Ma, al di là di fatti così eclatanti, va ulteriormente sottolineato che da tempo ormai si ritiene che le lesioni dei diritti personali e personalissimi del soggetto (quelli appunto che attengono al suo sviluppo psicofisico) possono prescindere da ogni incidenza patrimoniale, rilevando la lesione in sé.

Numerose sono ormai le pronunce in materia. Si segnala, tra le altre, una sentenza della Cassazione (Cass. 6-4-1983, n. 2396), ove si pone soprattutto l’accento sul risarcimento del danno, non riconducibile alla sola attitudine a produrre reddito, ma collegato alla somma delle funzioni naturali (le quali hanno rilevanza biologica, sociale, culturale ed estetica, in relazione alle varie articolazioni in cui la vita si esplica, e non solo a quella economica) afferenti al soggetto. La Suprema Corte trova la giustificazione della risarcibilità del danno alla persona nella clausola generale dell’art. 2043 del codice civile che pone il principio della risarcibilità del danno “ingiusto” senza ulteriori specificazioni (senza, in particolare, alcun riferimento alla natura patrimoniale del danno). La nozione di danno “ingiusto” non può che richiamare, secondo la Corte, il “complesso valore della personalità nella sua proiezione non solo economica ed oggettiva, fatta palese dal patrimonio, ma anche soggettiva (biologica e sociale)”. In tal senso danno patrimoniale e non patrimoniale (quest’ultimo nell’astratta accezione di danno morale, caratterizzato da sofferenze, dolori, ecc.,  e rilevante soltanto nei casi previsti dalla legge ai sensi dell’art. 2059 del codice civile) non sono che specificazioni di una figura più generale che li ricomprende, ma non li esaurisce.

Precisa la Corte costituzionale (Corte cost. 14-7-1986, n.184) che, in generale, il riconoscimento di un diritto soggettivo non esclude che siano posti limiti alla sua tutela risarcitoria, ma ciò non può accadere per i “diritti e gli interessi dalla Costituzione dichiarati fondamentali”.

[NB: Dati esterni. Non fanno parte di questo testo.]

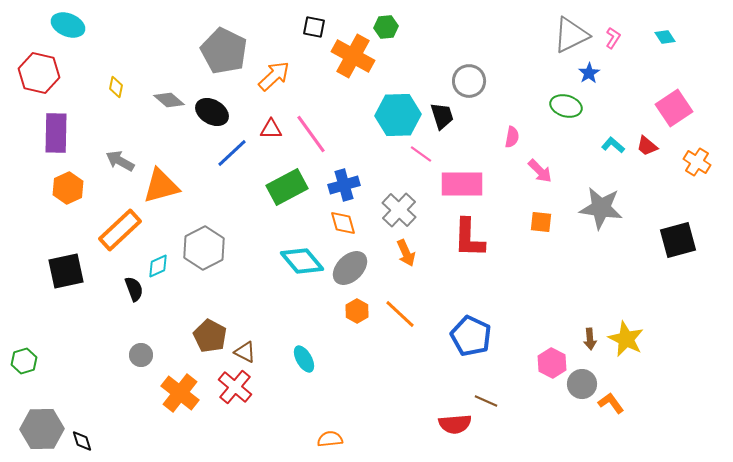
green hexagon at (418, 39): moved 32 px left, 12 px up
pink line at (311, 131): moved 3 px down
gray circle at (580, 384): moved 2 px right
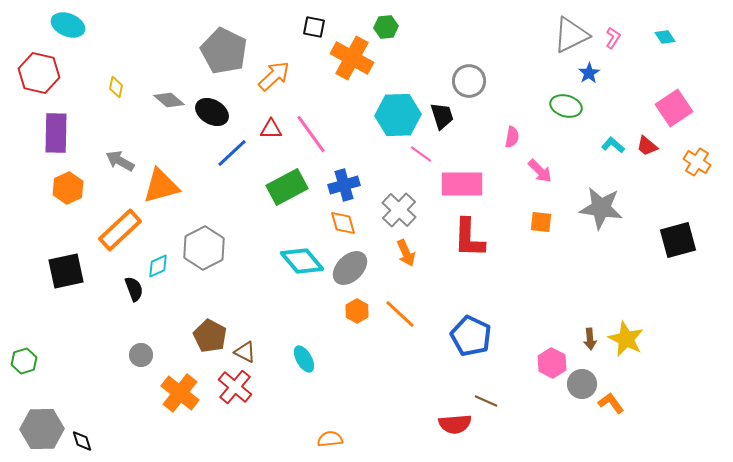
orange cross at (353, 56): moved 1 px left, 2 px down
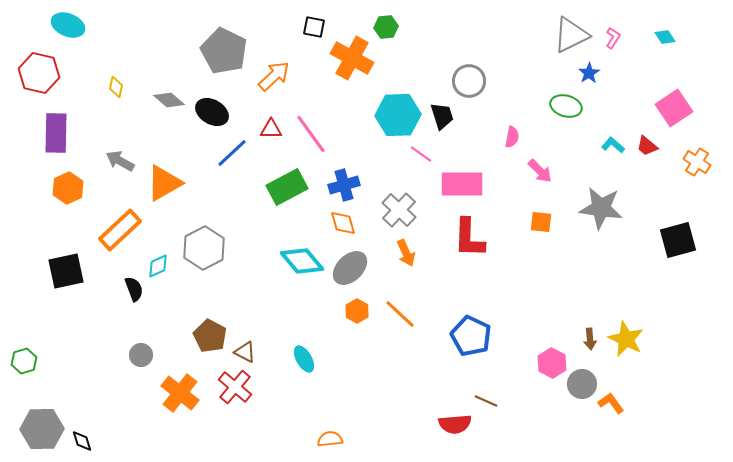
orange triangle at (161, 186): moved 3 px right, 3 px up; rotated 15 degrees counterclockwise
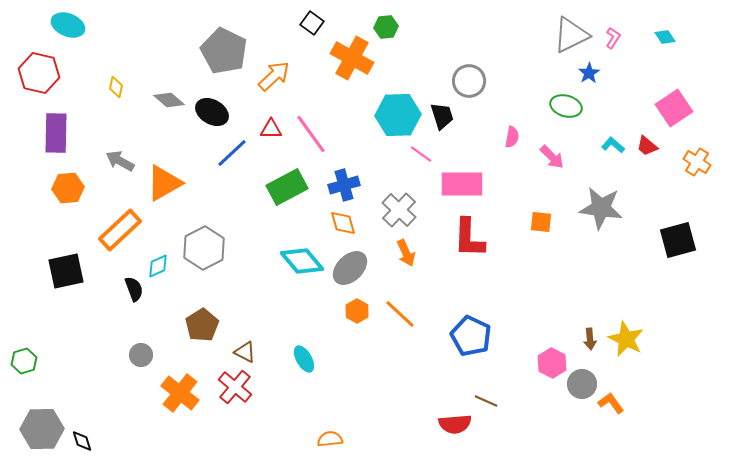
black square at (314, 27): moved 2 px left, 4 px up; rotated 25 degrees clockwise
pink arrow at (540, 171): moved 12 px right, 14 px up
orange hexagon at (68, 188): rotated 20 degrees clockwise
brown pentagon at (210, 336): moved 8 px left, 11 px up; rotated 12 degrees clockwise
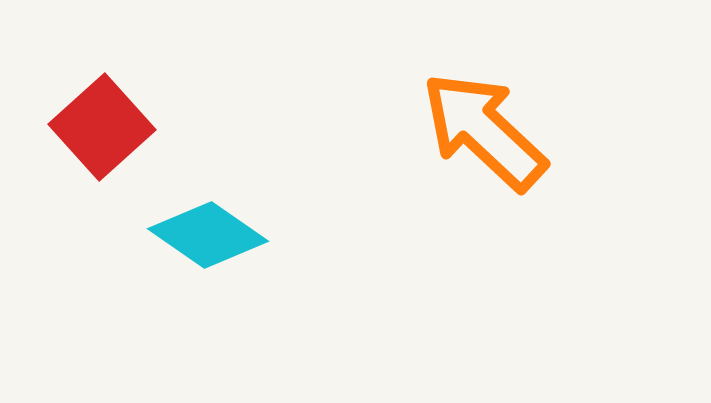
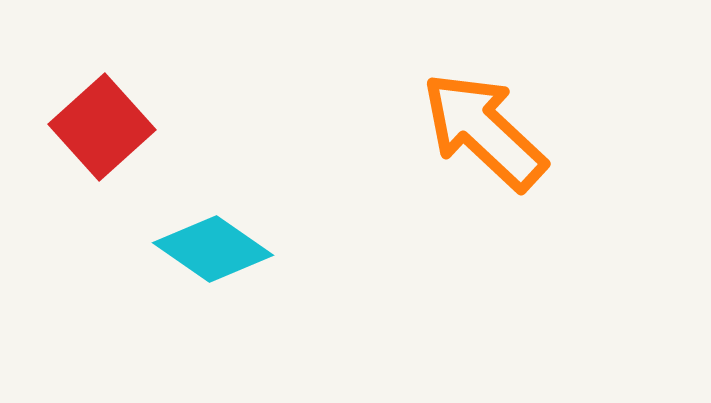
cyan diamond: moved 5 px right, 14 px down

Per quanto si è detto dunque nessuna limitazione potrebbe ipotizzarsi per il risarcimento del danno.

 

4)  Certo una somma di denaro può soltanto alleviare la lesione subita e non sicuramente restaurare il diritto violato, ma il risarcimento per equivalente è la tecnica più adeguata, quando appunto non sia possibile una soddisfazione diretta, tecnica tradizionale che ha trovato in questi anni un’insospettata capacità di adeguamento ad esigenze nuove, a valori nuovi. Quella finora esaminata costituisce ulteriore prova, come si diceva, della modernità e dell’attualità del risarcimento del danno da responsabilità civile.